→ **Instructions to follow**
The records below must be returned exactly, with every picture left out.

Saved data entries
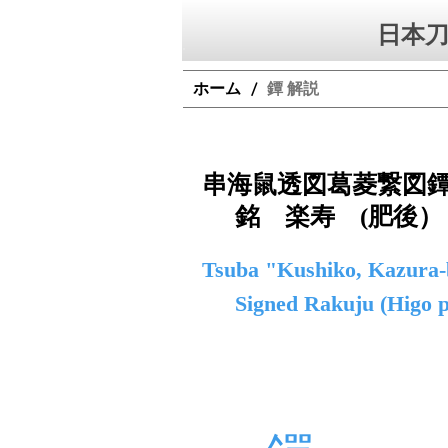
日本刀
ホーム
鐔 解説
/
串海鼠透図葛菱繋図
銘 楽寿 (肥後）
Tsuba "Kushiko, Kazura-b
Signed Rakuju (Higo p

→ **Task result**
日本刀
ホーム
鐔 解説
/
串海鼠透図葛菱繋図
銘 楽寿 (肥後）
Tsuba "Kushiko, Kazura-b
Signed Rakuju (Higo p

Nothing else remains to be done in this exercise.